_Texte de lecture:_

ABISSA 2025 : LA DANSE DES GÉNÉRATIONS ILLUMINE GRAND BASSAM
Le rythme du Edongbolé a marqué le coup d’envoi des festivités, célébrant le nouvel an N’Zima dans une belle harmonie intergénérationnelle.

Le rythme du Edongbolé a marqué le coup d’envoi des festivités, célébrant le nouvel an N’Zima dans une belle harmonie intergénérationnelle.
Et c’est parti ! Ce dimanche 12 octobre 2025, la Place Abissa, au cœur du quartier France à Grand Bassam, a vibré au son des tambours et des chants, marquant le lancement officiel et tant attendu du côté festif de l’Abissa. Une effervescence joyeuse s’est emparée de la cité historique, promettant une semaine riche en couleurs, en rythmes et en traditions.
L’événement a débuté par un moment empreint de solennité et d’émotion. Le tam-tam parleur, le sacré Edongbolé, est sorti de sa « retraite silencieuse » pour être acheminé vers le Palais Royal. Dans une ambiance « surchauffée », la famille dépositaire, les N’Vavilé, l’a remis au roi, Nanan Awoulae Amon Tano Désiré. Ce geste symbolique, comme le rappelle Binlin N’Damoulé, président de la Commission Tradition, est fondamental : le roi a alors transmis l’instrument au peuple, « accouru nombreux et impatient d’exécuter les pas de danse du nouvel an N’zima ». « À partir de cet instant, le ton est lancé pour la partie festival », a-t-il conclu, résumant l’énergie soudainement libérée.

_Jeu de données:_
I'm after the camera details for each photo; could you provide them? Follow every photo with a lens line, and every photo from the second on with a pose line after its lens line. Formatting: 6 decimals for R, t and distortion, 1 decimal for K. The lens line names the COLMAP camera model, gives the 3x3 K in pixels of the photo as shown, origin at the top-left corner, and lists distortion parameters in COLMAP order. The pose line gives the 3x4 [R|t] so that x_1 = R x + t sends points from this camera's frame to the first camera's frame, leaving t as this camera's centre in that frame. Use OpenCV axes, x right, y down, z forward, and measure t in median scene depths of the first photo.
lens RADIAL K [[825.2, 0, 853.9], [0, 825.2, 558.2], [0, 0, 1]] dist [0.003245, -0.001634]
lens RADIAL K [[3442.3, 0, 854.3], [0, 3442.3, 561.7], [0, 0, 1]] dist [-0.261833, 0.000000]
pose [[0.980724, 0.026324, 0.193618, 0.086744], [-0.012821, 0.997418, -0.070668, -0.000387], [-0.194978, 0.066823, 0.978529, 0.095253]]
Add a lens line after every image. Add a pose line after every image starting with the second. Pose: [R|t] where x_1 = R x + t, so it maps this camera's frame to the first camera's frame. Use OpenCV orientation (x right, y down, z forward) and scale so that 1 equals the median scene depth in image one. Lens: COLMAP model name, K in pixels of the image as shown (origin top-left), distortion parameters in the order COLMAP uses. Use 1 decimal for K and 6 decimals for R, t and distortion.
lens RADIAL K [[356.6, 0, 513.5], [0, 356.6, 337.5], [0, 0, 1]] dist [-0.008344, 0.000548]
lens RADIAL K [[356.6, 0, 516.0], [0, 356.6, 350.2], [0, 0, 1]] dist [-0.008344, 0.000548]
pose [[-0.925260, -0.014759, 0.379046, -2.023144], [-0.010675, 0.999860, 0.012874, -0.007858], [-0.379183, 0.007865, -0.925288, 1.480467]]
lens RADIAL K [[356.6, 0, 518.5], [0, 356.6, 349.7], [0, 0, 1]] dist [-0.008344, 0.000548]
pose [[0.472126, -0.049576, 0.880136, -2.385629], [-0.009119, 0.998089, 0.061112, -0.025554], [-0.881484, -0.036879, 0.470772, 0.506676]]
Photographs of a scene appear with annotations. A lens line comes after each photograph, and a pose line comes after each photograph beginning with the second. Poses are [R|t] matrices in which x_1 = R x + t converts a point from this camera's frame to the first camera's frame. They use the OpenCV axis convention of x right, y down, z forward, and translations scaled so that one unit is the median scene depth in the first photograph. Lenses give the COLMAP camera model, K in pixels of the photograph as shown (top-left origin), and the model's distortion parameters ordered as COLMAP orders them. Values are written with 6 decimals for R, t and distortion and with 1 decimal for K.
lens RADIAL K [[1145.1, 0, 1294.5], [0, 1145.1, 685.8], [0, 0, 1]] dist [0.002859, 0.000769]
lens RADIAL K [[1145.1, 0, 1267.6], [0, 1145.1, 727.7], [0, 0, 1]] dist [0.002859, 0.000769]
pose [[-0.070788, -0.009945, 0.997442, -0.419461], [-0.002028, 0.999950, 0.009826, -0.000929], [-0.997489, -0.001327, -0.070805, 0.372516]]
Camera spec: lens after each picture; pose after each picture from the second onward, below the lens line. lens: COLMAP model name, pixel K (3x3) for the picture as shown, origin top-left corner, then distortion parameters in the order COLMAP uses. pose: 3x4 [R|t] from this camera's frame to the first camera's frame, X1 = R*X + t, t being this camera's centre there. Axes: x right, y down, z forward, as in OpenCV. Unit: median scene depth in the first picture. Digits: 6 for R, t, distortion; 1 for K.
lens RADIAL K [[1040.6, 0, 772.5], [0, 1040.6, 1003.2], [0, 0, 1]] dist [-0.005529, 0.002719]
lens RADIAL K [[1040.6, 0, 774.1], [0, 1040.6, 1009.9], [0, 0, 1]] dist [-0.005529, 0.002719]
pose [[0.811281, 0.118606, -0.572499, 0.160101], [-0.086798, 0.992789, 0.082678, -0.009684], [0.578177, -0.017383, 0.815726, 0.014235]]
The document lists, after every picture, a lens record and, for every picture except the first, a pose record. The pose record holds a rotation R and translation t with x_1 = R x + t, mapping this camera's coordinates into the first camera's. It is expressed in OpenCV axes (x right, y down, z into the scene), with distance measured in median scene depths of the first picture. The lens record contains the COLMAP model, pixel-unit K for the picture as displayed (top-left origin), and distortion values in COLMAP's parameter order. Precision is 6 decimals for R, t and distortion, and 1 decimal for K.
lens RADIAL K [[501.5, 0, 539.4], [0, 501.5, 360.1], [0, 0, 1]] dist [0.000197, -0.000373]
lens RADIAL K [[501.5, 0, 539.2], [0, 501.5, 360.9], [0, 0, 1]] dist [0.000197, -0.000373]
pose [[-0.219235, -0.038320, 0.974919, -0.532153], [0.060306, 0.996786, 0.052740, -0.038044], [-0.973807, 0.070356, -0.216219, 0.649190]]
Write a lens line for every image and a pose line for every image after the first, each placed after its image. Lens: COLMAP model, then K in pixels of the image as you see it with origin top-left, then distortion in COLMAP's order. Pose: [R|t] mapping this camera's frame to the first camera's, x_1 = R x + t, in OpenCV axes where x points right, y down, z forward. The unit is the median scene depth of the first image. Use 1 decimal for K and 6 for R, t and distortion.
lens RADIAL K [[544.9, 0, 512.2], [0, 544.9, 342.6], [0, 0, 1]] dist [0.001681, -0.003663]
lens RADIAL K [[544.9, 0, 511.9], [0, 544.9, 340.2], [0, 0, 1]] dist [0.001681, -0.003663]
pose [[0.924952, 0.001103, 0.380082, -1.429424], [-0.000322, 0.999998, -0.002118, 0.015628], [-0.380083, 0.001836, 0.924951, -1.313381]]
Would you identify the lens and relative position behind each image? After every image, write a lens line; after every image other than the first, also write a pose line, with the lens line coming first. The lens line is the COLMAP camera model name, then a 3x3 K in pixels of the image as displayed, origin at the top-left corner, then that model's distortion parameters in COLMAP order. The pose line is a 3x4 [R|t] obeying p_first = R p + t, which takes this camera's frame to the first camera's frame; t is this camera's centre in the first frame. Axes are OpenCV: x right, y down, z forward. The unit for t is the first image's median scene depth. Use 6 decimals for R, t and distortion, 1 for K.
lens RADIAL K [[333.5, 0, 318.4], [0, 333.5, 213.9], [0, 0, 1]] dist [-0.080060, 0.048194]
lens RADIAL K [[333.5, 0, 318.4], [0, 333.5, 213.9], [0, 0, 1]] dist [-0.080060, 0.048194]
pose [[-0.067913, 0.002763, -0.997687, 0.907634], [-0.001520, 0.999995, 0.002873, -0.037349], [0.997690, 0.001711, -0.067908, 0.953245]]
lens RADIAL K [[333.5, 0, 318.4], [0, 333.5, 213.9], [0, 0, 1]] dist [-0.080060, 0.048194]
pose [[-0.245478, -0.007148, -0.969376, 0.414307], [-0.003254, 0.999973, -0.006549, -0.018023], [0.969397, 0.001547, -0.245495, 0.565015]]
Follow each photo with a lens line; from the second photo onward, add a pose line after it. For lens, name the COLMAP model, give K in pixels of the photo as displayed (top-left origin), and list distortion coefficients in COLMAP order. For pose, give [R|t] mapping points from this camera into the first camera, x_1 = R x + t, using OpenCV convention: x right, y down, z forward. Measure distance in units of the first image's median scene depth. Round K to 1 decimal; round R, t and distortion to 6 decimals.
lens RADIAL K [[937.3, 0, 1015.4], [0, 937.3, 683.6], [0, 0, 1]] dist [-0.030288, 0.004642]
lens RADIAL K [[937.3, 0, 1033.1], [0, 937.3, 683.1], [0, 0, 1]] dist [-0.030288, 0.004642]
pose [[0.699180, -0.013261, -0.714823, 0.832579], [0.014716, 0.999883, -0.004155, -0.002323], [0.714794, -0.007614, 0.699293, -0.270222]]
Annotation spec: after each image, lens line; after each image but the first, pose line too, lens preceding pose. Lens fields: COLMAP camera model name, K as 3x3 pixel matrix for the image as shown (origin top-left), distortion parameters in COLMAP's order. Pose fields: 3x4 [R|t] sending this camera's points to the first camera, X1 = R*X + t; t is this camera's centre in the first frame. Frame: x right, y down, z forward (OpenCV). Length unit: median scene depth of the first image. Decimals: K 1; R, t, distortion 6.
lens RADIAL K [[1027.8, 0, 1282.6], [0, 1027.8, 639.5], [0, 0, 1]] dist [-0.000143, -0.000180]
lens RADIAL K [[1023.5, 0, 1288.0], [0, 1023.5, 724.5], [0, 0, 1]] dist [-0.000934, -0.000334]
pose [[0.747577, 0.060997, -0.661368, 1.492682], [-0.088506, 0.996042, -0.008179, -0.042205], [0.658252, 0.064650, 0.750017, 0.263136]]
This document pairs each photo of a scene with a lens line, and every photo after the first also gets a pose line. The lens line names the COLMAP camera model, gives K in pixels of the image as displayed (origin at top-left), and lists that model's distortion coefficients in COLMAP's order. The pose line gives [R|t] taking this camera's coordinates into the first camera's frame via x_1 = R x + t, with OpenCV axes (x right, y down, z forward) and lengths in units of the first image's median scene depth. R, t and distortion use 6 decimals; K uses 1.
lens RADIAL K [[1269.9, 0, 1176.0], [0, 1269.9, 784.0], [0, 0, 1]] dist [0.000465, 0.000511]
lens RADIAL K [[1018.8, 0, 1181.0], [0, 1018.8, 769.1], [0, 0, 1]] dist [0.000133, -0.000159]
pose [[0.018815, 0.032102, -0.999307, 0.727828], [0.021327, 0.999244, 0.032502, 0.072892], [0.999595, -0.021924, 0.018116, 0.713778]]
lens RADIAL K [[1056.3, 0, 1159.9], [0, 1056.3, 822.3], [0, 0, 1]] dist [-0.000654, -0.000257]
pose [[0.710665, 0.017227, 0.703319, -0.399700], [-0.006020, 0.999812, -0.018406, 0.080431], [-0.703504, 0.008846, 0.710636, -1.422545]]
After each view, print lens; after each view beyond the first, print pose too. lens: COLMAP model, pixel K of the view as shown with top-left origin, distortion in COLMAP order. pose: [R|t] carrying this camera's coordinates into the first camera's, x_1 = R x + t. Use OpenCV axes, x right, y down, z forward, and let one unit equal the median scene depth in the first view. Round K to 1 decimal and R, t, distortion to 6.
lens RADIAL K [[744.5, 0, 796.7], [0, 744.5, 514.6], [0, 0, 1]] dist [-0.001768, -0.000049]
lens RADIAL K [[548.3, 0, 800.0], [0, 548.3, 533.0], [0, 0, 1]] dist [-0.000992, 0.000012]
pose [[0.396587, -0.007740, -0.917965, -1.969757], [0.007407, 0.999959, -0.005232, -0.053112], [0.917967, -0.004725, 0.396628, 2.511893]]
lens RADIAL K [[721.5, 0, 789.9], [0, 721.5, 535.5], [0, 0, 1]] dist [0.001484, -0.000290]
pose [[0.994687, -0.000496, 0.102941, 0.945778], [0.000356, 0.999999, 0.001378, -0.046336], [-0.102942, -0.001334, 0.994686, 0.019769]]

_Exercice 1:_ D'après le texte de lecture, pourquoi la remise de l'Edongbolé au roi est-elle qualifiée de geste fondamental ? Répondez en une à trois phrases.
_Exercice 2:_
Répondez aux questions suivantes à partir du texte de lecture.
(a) À quelle date a eu lieu le lancement officiel du côté festif de l'Abissa ?
(b) Quelle famille est dépositaire de l'Edongbolé ?
(c) Quelle fonction occupe Binlin N'Damoulé ?

_Réponse finale 1:_ Ce geste est fondamental parce que le roi a ensuite transmis l'instrument au peuple, venu nombreux et impatient d'exécuter les pas de danse du nouvel an N'zima. Selon Binlin N'Damoulé, c'est à partir de cet instant que le ton est lancé pour la partie festival.

_Réponse finale 2:_
(a) Le dimanche 12 octobre 2025.
(b) Les N'Vavilé.
(c) Il est président de la Commission Tradition.